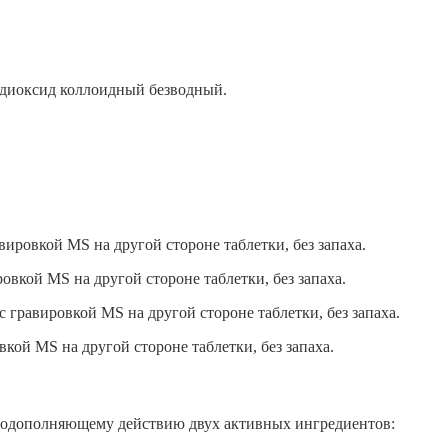
я диоксид коллоидный безводный.
вировкой MS на другой стороне таблетки, без запаха.
овкой MS на другой стороне таблетки, без запаха.
 гравировкой MS на другой стороне таблетки, без запаха.
кой MS на другой стороне таблетки, без запаха.
модополняющему действию двух активных ингредиентов:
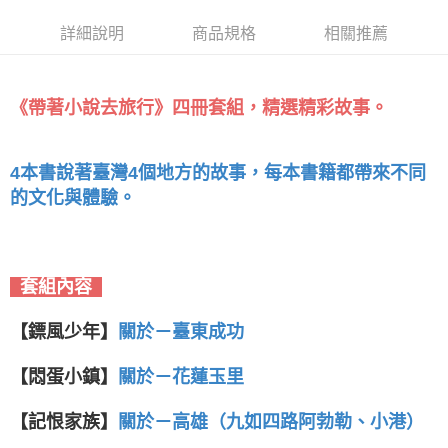
情緒教育推薦
詳細說明
商品規格
相關推薦
《帶著小說去旅行》四冊套組，精選精彩故事。
每本書籍都帶來不同
4本書說著臺灣4個地方的故事，
的文化與體驗。
套組內容
【鏢風少年】
關於
－
臺
東成功
【悶蛋小鎮】
關於
－
花蓮玉里
【記恨家族】
關於
－
高雄（九如四路阿勃勒、小港）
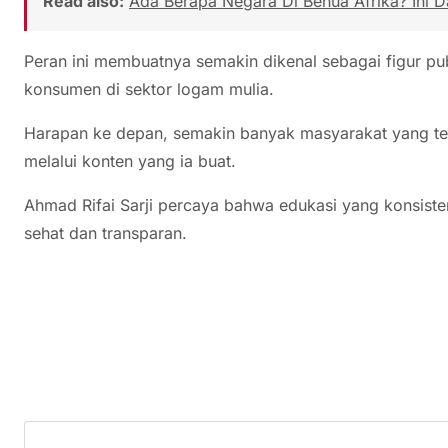
Read also:
Ada Berapa Negara Di Benua Afrika? Ini 
Peran ini membuatnya semakin dikenal sebagai figur pub
konsumen di sektor logam mulia.
Harapan ke depan, semakin banyak masyarakat yang ter
melalui konten yang ia buat.
Ahmad Rifai Sarji percaya bahwa edukasi yang konsist
sehat dan transparan.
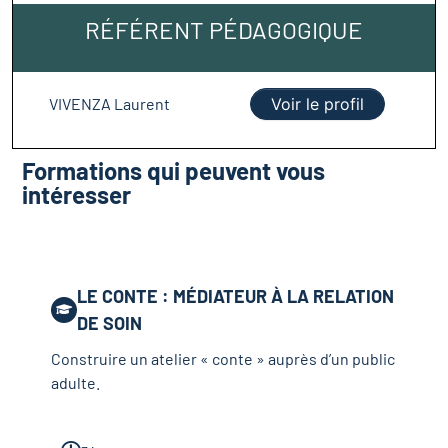
RÉFÉRENT PÉDAGOGIQUE
VIVENZA Laurent
Voir le profil
Formations qui peuvent vous
intéresser
LE CONTE : MÉDIATEUR À LA RELATION
DE SOIN
Construire un atelier « conte » auprès d’un public
adulte.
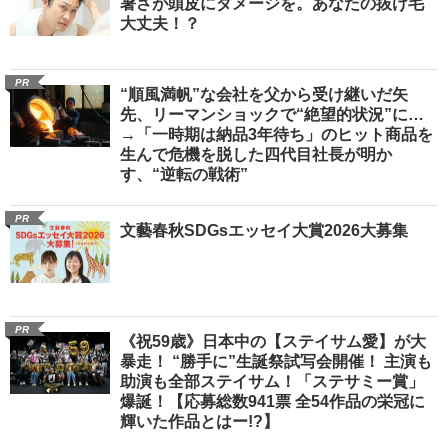
暑さが頭皮にダメージを。あなたの抜け毛
大丈夫！？
PR
“順風満帆”な会社を父から受け継いだ矢
先、リーマンショックで“絶望的状況”に…
→「一時期は納品3年待ち」のヒット商品を
生んで危機を脱した四代目社長が明か
す、“逆転の戦術”
PR
文藝春秋SDGsエッセイ大賞2026大募集
PR
《祝59歳》日本中の【ステイサム愛】が大
暴走！ “勝手に”生誕祭試写会開催！ 主演も
助演も全部ステイサム！「ステサミー賞」
爆誕！【応募総数941票 全54作品の栄冠に
輝いた作品とはー!?】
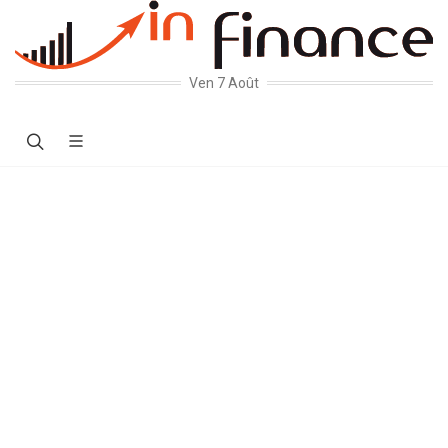
Ven 7 Août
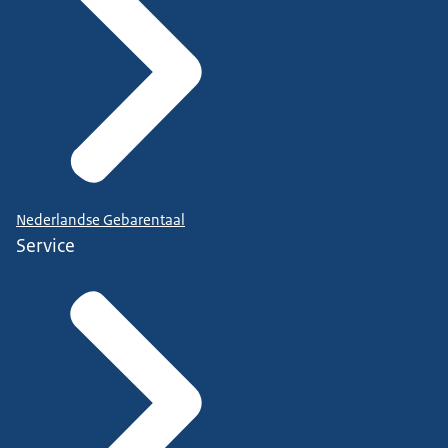
Nederlandse Gebarentaal
Service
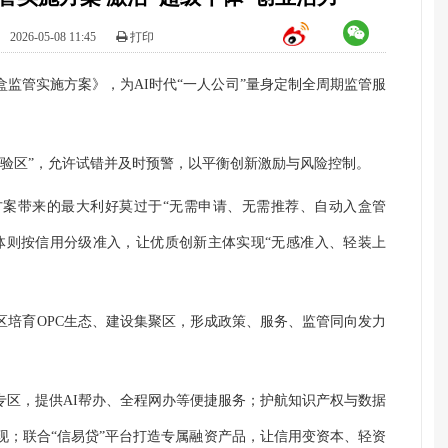
：
2026-05-08 11:45
打印
盒监管实施方案》，为AI时代“一人公司”量身定制全周期监管服
试验区”，允许试错并及时预警，以平衡创新激励与风险控制。
方案带来的最大利好莫过于“无需申请、无需推荐、自动入盒管
主体则按信用分级准入，让优质创新主体实现“无感准入、轻装上
区培育OPC生态、建设集聚区，形成政策、服务、监管同向发力
专区，提供AI帮办、全程网办等便捷服务；护航知识产权与数据
现；联合“信易贷”平台打造专属融资产品，让信用变资本、轻资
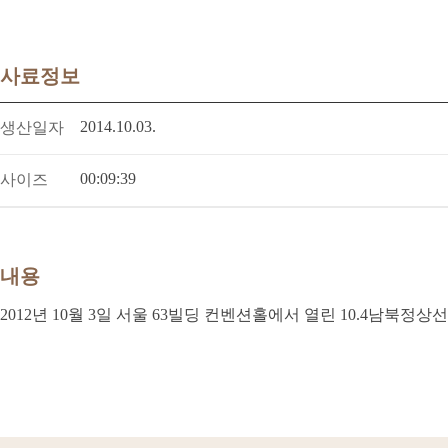
사료정보
2014.10.03.
생산일자
00:09:39
사이즈
내용
2012년 10월 3일 서울 63빌딩 컨벤션홀에서 열린 10.4남북정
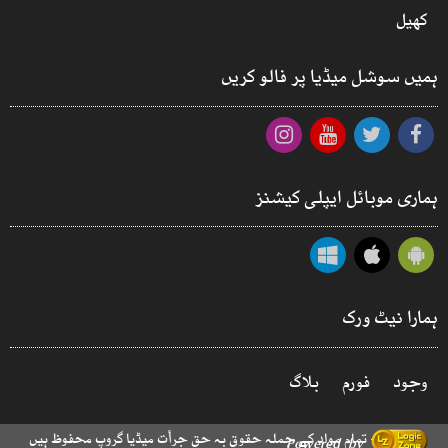
کھیل
ہمیں سوشل میڈیا پر فالو کریں
ہماری موبائل ایپلی کیشنز
ہمارا نیٹ ورک
وجود
فورم
بلاگ
© 2026 - تمام مواد کے جملہ حقوق بہ حق جرأت میڈیا گروپ محفوظ ہیں
Powered by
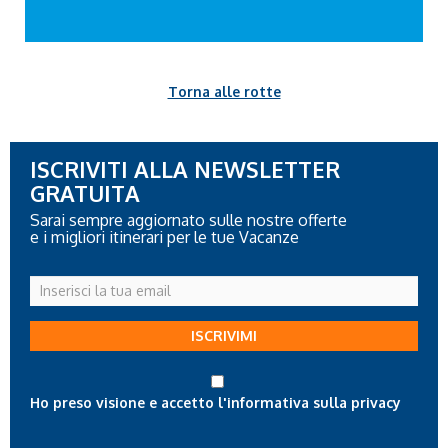
Torna alle rotte
ISCRIVITI ALLA NEWSLETTER
GRATUITA
Sarai sempre aggiornato sulle nostre offerte
e i migliori itinerari per le tue Vacanze
Inserisci
la
tua
ISCRIVIMI
email
Ho preso visione e accetto l'informativa sulla privacy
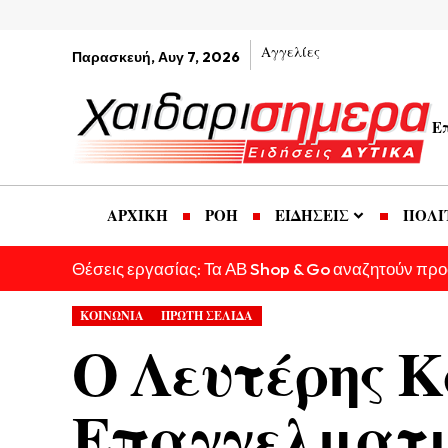
Αγγελίες
Παρασκευή, Αυγ 7, 2026
Ε
ΑΡΧΙΚΗ
ΡΟΗ
ΕΙΔΗΣΕΙΣ
ΠΟΛΙ
Θέσεις εργασίας: Τα ΑΒ Shop & Go αναζητούν πρ
ΚΟΙΝΩΝΙΑ
ΠΡΩΤΗ ΣΕΛΙΔΑ
Ο Λευτέρης Κ
Επαγγελματι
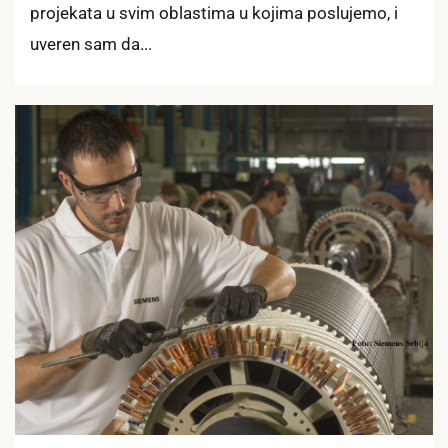
projekata u svim oblastima u kojima poslujemo, i
uveren sam da...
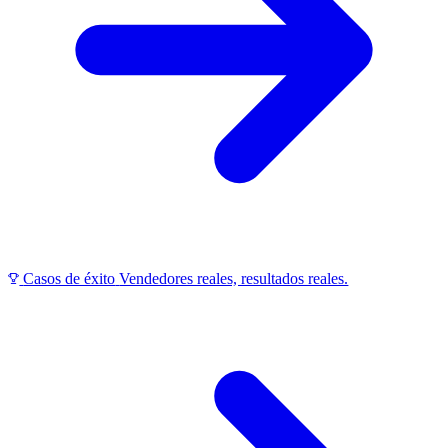
Casos de éxito
Vendedores reales, resultados reales.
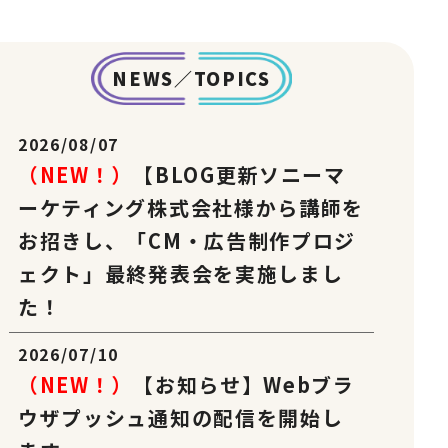
NEWS／TOPICS
2026/08/07
（NEW！）
【BLOG更新ソニーマ
ーケティング株式会社様から講師を
お招きし、「CM・広告制作プロジ
ェクト」最終発表会を実施しまし
た！
2026/07/10
（NEW！）
【お知らせ】Webブラ
ウザプッシュ通知の配信を開始し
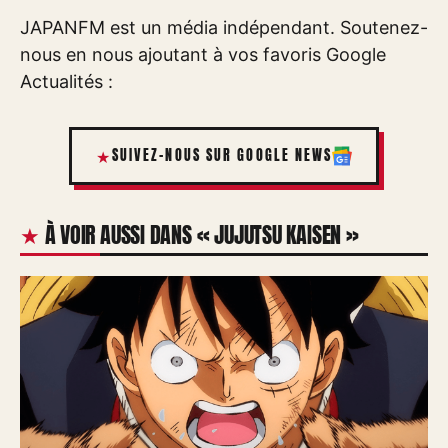
JAPANFM est un média indépendant. Soutenez-
nous en nous ajoutant à vos favoris Google
Actualités :
SUIVEZ-NOUS SUR GOOGLE NEWS
À VOIR AUSSI DANS « JUJUTSU KAISEN »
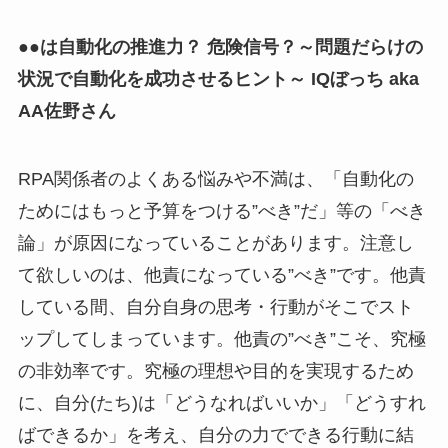
●●は自動化の推進力？ 危険信号？～問題だらけの
状況で自動化を成功させるヒント～ IQぼっち aka
AA佐野さん
RPA関係者のよくある悩みや不満は、「自動化の
ためにはもっと予算をつける”べき”だ」等の「べき
論」が原因になっていることがあります。注意し
て欲しいのは、他責になっている”べき”です。他責
している間、自分自身の思考・行動がそこでスト
ップしてしまっています。他責の”べき”こそ、究極
の非効率です。究極の理想や目的を実現するため
に、自分(たち)は「どうなればいいか」「どうすれ
ばできるか」を考え、自分の力でできる行動に結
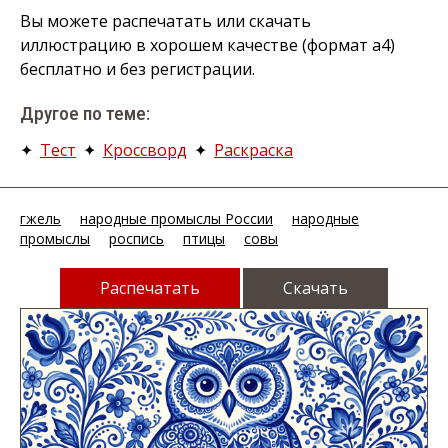
Вы можете распечатать или скачать
иллюстрацию в хорошем качестве (формат а4)
бесплатно и без регистрации.
Другое по теме:
✦
Тест
✦
Кроссворд
✦
Раскраска
гжель
народные промыслы России
народные
промыслы
роспись
птицы
совы
Распечатать
Скачать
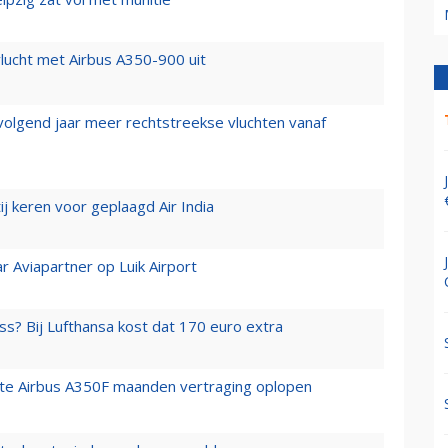
lucht met Airbus A350-900 uit
 volgend jaar meer rechtstreekse vluchten vanaf
j keren voor geplaagd Air India
r Aviapartner op Luik Airport
ss? Bij Lufthansa kost dat 170 euro extra
rste Airbus A350F maanden vertraging oplopen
- - -
## Exercise prompt:
Would you show each line of the material above that contains the string "Airbus"?

## Solution to this task:
lucht met Airbus A350-900 uit
rste Airbus A350F maanden vertraging oplopen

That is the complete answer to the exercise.